Tokyo Exercises Suite
Sam Smith created Tokyo Exercises Suite on a residency in Japan. The piece draws upon his experience exploring a new environment, but shifts the figure of the traveller into a virtual realm. Investigating video as a medium for fantasy, the artist moves into a hypothetical landscape of video green and blue screen. Collapsing video and computer technology into fiction, Smith harnesses special effects to portal himself through blue and green screens, defy gravity, and magically disconnect his fingers from his hand. Tokyo Exercises Suite presents documentary style footage alongside seamless scenes of illusion, as the work is based in the physical act of performing a series of tasks.
Dawn of Remix
Dawn of Remix is a scratch video that was edited together using samples from Stanley Kubrick’s ‘2001: A Space Odyssey’ and the LL Cool J track ‘Can’t Live Without My Radio’. The original scene from 2001 documents the very first moment an ape understood how to create a tool - he picks up a bone and realises how it can be wielded as a weapon. Dawn of Remix playfully conflates this historical act of re-use with the evolution of audio remixing in hip-hop culture.
By the sea
Giving a renewed and refreshing voice to the ‘hopeless romantic’ McMillan takes us on a journey which is both emotive and humorous. His videos often draw on art historical references such as the romantic painter Caser David Friedrich’s Monk by the Sea 1809. In By the Sea 2004, McMillan stood upon the Sydney coastline looking out to sea in an endurance performance that lasted for twelve hours.

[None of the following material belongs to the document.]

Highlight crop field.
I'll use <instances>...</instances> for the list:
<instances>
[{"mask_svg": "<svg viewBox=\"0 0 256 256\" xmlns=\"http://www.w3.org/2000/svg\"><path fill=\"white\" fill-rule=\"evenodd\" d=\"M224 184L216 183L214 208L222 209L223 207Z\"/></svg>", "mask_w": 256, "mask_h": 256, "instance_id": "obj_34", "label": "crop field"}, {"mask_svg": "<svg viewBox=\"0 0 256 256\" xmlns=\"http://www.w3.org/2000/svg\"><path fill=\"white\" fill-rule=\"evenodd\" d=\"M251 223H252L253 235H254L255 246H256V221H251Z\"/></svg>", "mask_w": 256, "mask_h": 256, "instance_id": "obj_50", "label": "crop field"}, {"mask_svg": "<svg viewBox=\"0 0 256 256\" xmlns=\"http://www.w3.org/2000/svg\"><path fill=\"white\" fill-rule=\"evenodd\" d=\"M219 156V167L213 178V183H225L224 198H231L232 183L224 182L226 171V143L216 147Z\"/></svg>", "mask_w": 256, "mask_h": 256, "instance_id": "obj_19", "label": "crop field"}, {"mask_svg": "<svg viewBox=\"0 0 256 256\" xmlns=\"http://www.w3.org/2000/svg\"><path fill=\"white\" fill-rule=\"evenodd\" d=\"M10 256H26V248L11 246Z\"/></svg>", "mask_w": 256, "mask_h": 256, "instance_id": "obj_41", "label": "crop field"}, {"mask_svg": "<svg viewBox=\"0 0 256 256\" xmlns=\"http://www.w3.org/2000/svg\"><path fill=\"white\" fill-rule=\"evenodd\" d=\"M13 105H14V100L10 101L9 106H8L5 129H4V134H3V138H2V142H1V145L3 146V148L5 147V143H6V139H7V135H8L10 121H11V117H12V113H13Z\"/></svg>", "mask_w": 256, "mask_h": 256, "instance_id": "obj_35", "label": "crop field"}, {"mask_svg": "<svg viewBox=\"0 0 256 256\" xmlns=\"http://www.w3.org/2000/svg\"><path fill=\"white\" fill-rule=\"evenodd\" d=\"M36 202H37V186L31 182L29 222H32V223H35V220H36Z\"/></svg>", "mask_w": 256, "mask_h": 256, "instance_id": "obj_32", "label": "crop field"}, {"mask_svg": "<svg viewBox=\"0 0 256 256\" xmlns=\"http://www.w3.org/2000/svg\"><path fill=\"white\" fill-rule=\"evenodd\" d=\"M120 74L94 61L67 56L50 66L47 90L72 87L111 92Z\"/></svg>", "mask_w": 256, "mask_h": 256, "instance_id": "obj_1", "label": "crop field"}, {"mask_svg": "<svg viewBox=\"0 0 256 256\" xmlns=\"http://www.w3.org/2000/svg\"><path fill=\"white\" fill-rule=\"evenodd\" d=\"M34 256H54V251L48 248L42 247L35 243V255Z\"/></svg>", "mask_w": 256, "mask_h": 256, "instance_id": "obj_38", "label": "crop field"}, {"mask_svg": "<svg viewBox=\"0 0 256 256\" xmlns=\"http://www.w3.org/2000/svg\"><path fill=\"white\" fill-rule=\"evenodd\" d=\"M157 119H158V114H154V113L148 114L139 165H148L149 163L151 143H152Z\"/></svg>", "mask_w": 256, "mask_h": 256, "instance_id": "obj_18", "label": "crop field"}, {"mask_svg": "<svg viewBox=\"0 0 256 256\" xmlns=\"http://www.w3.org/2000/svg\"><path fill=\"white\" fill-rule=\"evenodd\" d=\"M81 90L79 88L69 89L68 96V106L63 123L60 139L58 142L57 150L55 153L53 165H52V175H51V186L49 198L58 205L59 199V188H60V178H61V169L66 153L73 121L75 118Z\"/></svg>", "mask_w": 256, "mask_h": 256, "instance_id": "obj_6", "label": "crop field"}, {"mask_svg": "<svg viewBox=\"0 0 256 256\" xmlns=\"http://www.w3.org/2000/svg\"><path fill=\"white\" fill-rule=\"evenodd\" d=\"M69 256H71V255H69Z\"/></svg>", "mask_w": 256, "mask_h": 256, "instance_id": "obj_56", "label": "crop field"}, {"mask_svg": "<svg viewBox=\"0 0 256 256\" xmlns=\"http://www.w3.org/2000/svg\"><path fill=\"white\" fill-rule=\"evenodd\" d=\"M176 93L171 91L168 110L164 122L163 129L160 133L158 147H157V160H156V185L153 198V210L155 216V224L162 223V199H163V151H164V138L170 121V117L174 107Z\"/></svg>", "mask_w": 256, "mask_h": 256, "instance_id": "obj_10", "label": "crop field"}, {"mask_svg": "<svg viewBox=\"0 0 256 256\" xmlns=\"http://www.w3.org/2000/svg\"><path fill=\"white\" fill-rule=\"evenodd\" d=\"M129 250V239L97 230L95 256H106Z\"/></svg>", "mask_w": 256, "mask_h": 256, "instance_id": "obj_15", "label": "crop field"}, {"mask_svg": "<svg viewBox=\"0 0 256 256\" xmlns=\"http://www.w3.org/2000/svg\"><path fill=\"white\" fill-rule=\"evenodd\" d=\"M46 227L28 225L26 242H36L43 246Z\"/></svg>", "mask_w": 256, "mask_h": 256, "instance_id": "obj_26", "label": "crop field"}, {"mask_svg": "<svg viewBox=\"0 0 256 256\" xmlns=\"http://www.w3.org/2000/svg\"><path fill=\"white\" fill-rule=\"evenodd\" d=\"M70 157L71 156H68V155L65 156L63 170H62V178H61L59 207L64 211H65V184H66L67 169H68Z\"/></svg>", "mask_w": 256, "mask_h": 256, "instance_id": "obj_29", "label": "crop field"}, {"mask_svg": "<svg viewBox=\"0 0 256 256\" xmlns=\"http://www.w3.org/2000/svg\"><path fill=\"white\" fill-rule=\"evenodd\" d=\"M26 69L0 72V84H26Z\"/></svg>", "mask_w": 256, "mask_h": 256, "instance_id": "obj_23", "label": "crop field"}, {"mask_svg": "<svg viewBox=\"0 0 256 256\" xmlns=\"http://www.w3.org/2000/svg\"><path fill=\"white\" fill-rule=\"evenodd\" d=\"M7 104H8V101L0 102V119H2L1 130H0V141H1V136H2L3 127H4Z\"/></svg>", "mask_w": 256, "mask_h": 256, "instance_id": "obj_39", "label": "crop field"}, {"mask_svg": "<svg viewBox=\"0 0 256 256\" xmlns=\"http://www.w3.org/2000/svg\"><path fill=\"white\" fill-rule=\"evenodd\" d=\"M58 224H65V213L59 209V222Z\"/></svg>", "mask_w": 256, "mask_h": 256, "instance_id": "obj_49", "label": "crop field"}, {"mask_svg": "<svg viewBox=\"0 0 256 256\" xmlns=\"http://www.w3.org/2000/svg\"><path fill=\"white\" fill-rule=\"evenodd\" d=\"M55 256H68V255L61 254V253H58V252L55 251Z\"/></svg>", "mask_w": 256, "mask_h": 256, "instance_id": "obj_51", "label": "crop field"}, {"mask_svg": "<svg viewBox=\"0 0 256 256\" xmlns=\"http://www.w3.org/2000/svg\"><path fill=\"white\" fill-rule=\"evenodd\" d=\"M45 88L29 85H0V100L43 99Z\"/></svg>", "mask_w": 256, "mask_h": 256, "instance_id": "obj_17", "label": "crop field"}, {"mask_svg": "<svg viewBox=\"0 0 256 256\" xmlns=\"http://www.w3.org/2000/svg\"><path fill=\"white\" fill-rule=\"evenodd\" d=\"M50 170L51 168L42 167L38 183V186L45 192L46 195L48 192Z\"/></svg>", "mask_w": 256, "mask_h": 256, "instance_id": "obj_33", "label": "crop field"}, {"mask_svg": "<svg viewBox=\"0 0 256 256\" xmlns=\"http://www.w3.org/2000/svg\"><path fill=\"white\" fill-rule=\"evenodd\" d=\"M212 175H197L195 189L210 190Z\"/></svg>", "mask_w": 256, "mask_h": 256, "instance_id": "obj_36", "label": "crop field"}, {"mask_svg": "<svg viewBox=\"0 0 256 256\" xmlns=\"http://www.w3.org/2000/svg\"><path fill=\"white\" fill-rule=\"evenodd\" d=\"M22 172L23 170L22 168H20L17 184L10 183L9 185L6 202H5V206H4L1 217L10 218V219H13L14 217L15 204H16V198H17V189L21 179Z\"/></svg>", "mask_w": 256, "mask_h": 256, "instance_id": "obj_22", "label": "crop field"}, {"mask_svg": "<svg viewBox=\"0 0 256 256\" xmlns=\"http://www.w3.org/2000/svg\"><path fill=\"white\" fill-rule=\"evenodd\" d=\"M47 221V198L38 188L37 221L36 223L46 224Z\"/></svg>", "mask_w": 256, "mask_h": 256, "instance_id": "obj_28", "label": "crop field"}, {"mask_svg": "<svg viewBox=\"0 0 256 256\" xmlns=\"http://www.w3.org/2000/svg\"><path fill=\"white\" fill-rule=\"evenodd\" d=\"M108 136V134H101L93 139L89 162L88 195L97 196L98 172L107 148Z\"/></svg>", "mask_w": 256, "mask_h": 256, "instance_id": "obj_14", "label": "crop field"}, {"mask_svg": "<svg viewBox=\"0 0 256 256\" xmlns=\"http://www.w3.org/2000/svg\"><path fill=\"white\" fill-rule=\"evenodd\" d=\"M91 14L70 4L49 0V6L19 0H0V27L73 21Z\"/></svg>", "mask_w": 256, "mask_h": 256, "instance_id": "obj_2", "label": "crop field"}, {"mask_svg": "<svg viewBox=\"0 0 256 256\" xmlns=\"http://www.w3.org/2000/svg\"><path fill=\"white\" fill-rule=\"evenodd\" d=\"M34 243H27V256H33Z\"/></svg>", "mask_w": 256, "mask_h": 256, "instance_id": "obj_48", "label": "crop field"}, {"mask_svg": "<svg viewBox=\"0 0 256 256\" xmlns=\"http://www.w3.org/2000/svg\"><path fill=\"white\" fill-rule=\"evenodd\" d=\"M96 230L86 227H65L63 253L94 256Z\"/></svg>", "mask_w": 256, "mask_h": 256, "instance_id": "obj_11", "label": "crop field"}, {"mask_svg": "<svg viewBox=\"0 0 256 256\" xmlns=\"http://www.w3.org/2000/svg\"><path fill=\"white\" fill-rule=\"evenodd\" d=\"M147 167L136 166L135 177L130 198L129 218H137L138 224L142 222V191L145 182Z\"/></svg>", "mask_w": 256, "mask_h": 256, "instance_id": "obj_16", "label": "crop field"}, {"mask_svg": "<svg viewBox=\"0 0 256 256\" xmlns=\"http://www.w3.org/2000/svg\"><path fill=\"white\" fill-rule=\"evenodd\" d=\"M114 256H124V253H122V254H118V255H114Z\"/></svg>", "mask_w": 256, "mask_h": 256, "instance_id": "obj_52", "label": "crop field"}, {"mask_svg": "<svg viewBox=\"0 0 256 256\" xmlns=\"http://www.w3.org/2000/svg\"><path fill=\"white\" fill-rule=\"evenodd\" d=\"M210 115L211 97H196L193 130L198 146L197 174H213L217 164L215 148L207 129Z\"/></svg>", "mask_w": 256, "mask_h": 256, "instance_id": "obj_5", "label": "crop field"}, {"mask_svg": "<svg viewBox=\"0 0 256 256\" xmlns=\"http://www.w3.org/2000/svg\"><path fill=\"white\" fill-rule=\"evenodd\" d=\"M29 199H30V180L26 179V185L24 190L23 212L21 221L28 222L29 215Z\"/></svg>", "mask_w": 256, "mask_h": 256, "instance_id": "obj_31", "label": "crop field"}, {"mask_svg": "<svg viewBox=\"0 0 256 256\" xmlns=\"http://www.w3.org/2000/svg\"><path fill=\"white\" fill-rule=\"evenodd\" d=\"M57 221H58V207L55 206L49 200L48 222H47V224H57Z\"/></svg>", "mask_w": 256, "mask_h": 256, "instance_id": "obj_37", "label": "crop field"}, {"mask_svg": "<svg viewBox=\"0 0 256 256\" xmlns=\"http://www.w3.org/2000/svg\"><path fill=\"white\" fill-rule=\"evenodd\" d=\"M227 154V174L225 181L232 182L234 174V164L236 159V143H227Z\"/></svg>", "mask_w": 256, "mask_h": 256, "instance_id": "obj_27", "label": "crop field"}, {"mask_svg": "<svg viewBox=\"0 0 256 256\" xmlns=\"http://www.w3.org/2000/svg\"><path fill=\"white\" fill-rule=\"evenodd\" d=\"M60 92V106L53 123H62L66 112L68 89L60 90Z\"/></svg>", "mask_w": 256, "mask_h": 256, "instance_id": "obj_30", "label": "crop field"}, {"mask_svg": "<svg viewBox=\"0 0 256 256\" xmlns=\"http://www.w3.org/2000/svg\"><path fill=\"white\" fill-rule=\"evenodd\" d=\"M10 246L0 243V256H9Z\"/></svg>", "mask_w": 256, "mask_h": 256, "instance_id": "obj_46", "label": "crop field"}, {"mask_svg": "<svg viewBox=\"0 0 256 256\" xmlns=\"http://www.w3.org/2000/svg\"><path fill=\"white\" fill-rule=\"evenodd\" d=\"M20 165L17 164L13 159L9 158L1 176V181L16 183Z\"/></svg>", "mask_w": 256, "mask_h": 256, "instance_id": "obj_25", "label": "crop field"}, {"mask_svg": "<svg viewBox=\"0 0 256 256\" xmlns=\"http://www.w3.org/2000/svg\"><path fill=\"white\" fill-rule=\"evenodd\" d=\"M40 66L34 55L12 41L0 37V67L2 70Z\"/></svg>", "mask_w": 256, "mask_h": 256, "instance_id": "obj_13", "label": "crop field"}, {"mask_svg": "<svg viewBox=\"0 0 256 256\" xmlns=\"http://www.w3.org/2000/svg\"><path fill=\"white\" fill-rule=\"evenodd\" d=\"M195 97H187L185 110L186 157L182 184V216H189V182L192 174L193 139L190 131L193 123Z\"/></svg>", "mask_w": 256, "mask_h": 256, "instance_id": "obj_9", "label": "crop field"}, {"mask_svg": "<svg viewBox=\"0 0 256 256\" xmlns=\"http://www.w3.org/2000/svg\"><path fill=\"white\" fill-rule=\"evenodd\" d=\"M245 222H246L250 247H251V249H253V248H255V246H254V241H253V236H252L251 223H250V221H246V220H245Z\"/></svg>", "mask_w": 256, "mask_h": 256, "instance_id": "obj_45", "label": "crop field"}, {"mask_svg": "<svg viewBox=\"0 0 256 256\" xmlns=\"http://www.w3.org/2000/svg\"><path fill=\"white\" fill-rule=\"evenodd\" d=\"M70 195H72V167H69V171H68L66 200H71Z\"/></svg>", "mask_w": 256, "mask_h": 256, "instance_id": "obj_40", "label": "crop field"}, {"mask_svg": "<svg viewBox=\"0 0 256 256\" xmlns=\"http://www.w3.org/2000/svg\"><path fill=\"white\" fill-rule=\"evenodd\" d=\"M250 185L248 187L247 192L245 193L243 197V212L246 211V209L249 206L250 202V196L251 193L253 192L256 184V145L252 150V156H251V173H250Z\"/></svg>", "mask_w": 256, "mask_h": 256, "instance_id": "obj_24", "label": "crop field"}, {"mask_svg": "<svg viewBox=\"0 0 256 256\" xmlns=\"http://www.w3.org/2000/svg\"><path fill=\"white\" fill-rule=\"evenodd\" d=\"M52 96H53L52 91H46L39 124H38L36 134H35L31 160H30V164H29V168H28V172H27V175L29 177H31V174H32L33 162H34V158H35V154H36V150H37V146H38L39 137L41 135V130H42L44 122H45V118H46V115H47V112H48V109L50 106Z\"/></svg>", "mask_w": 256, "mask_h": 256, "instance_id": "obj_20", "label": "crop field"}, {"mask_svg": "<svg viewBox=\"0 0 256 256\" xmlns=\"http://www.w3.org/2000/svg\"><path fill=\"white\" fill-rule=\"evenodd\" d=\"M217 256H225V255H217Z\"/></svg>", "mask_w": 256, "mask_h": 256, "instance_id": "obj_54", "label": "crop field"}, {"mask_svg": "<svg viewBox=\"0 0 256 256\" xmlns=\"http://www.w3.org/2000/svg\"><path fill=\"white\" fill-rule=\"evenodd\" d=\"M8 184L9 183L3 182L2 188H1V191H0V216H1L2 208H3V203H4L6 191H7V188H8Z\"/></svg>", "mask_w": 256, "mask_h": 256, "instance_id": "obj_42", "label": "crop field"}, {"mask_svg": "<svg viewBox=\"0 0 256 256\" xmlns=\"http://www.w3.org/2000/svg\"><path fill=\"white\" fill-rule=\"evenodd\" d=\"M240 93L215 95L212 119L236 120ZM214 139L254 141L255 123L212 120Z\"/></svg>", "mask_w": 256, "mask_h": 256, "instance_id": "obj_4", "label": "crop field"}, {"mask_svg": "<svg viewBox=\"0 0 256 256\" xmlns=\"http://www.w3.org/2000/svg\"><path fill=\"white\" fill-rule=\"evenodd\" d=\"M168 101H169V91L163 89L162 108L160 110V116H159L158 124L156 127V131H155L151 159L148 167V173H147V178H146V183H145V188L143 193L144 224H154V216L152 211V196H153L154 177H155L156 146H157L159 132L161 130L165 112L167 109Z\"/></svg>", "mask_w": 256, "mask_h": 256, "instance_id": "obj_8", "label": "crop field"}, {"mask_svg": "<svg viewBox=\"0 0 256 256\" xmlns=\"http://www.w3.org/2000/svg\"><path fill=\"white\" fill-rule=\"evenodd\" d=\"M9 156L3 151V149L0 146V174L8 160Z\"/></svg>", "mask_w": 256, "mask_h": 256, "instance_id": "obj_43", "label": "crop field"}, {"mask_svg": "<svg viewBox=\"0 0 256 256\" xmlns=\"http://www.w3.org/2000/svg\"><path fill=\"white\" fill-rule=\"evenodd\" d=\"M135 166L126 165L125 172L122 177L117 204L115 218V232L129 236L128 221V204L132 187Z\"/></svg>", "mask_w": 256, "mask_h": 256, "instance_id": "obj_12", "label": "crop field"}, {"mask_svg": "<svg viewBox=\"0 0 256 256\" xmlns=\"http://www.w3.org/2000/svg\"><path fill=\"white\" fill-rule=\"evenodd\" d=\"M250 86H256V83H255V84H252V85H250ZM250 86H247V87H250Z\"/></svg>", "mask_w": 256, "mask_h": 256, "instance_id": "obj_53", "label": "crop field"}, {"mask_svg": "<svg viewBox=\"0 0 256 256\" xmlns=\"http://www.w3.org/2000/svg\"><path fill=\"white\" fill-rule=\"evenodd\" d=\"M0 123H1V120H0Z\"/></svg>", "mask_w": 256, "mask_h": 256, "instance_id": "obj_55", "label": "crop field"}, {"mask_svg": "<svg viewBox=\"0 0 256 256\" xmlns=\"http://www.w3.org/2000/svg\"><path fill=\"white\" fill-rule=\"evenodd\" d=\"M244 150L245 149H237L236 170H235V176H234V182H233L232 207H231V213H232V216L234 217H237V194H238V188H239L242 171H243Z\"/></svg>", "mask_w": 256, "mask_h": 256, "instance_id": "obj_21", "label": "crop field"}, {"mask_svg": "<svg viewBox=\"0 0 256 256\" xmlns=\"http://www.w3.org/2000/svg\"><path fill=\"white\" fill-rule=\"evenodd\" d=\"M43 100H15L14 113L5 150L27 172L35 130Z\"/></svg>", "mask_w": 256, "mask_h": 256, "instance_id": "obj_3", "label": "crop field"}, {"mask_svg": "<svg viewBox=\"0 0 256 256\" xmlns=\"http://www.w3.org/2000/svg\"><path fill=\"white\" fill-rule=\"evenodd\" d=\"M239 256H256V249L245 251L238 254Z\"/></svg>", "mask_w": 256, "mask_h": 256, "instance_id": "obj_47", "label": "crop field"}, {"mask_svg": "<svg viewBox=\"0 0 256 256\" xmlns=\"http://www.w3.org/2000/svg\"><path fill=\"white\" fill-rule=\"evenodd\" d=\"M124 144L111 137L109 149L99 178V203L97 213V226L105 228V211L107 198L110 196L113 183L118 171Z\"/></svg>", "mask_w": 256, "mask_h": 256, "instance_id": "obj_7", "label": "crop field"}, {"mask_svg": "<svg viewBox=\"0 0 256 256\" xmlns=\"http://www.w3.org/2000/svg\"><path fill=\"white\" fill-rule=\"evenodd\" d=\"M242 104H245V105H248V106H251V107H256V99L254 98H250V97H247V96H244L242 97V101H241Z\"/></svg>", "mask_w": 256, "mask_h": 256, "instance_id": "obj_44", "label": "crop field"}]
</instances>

The resulting sped up video sees McMillan replace Friedrich’s monk, similarly to the original work this depiction has the artist forever contemplating the bleakness of the unknown, however where the monk was still, and Stoic, McMillan shivers and shakes; the profound is now the neurotic.
Man (with cold) - Monday #1
Made during an actual bout of the cold, the viewer is exposed to a stylised autobiographical document into the process of Volich's recovery from his sickness. Carefully edited into a series of short chapters punctuated by a gradual climax of Volich's body showing signs of recuperation, this piece represents a common play of an abject humour found through juxtaposed ideas of the live body, the absent object and site specificity prevalent in Volich's body of work. Idiosyncratic, perverse and naïve, Man (with cold) - Monday #1 also plays with dramatic tension using the most base and juvenile of all humour - the human body. With his simplistic use of time and his clever play with duration, Volich's self portrait gradually no longer renders his image into a base document of a person merely being sick, but engages the viewer into a potential conversation around the performance of portraiture and the authenticity of it's representation.